Well, compression and heat.
Instead of a spark to set off the explosion, the air/fuel charge is progressively squeezed (and thereby, heated) as the pistons ascends within its cylinder until – boom! – it ignites spontaneously.
More of the potential energy contained in the fuel is translated into useful mechanical energy.
This is why diesels go farther on a gallon of fuel than gas-burners.
But diesels also have the aforesaid emissions issues – also unique to their design.
Most of this – almost all of this – has been dialed out or tamped down or otherwise sequestered, notwithstanding the despicably exaggerated presentations of the media. Nonetheless, diesels are persona non grata, especially in the United States but increasingly in Europe, too.
There are outright bans – and if not bans, then regulatory rigamarole so stringent and expensive to comply with as to make it not worth complying with them.
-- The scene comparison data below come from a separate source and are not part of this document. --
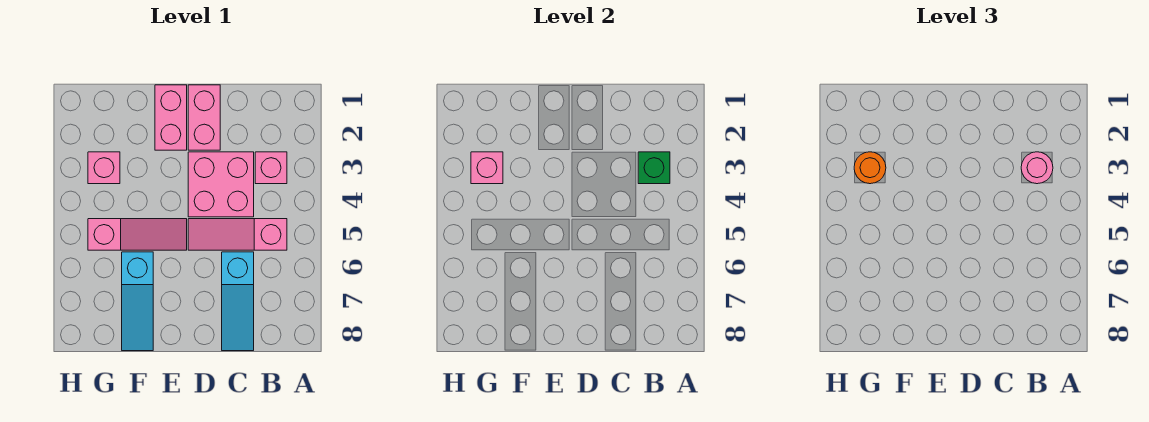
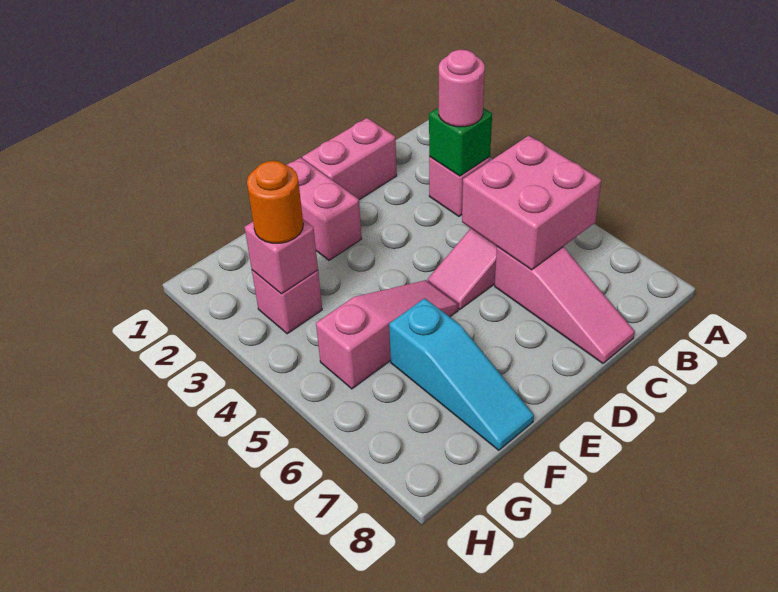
pink brick C3:D4 level 1 -> pink brick B5:C6 level 2
cyan slope C6:C8 level 1 top 6 -> pink slope C6:C8 level 1 top 6
pink brick D1:D2 level 1 -> pink brick C1:D1 level 1

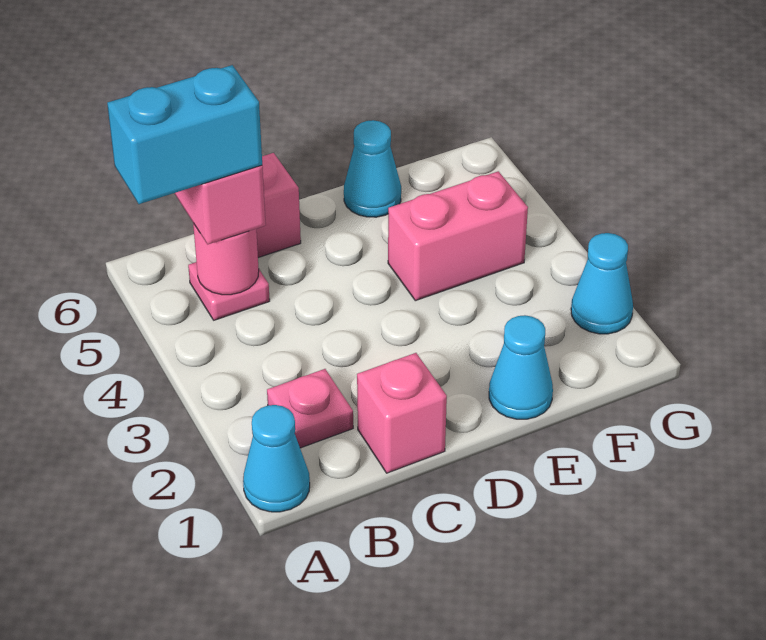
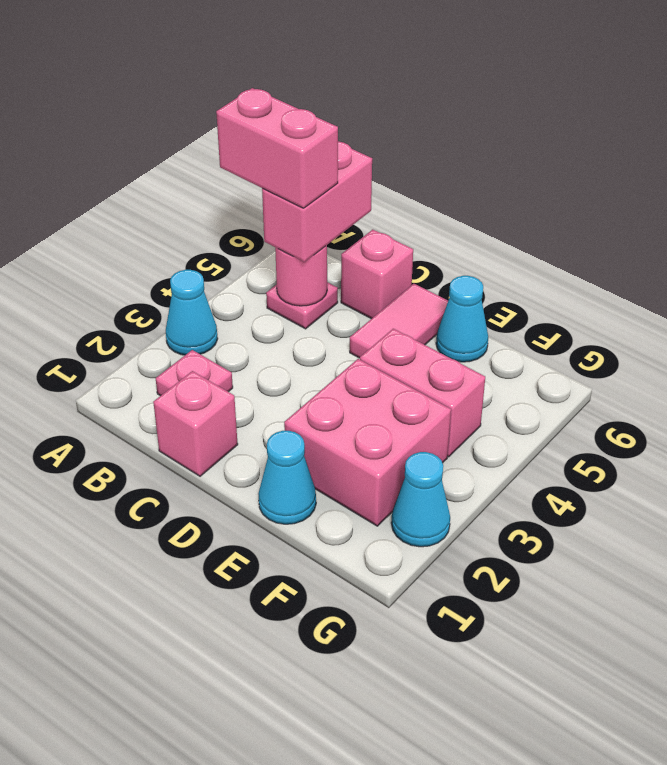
cyan cone A1 level 1 -> cyan cone A3 level 1
cyan brick A5:B5 level 4 -> pink brick A5:B5 level 4
none -> pink tile D5:D6 level 1
none -> pink brick E2:F3 level 1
Electric cars are touted as the alternative. But – again – the presentation is wildly misleading. They can only be the alternative if cost isn’t a consideration (which is like a woman getting pregnant at 60 without sex and hell, without a man involved at all) and only if large numbers of people are willing to accept not-minor functional inconveniences – in particular, the best-case scenario 30-45 minute wait to recharge the battery pack at a “fast” charger.
Which is as likely as expecting that people will put up with a 30-45 minute wait to get a cheeseburger at a “fast” food restaurant.
Mazda may have a better option: The diesel gas engine.
It won’t burn diesel fuel, of course. But it will diesel. That is, it will compression-ignite the air-fuel mixture. But it will also transition to spark ignition under certain conditions, the idea being to give the best of both worlds. This type of engine is called Homogenous Charge Compression Ignition – and Mazda says this will uptick fuel efficiency by 30 percent vs. an otherwise same-size spark-ignition engine.
And it will do this – so Mazda claims and hopes – without the soot and NOx emissions that have become politically problematic for diesel-burning diesel engines.
A side benefit will be more torque – something diesel-diesels have always had more of (and sooner) than spark-ignition engines.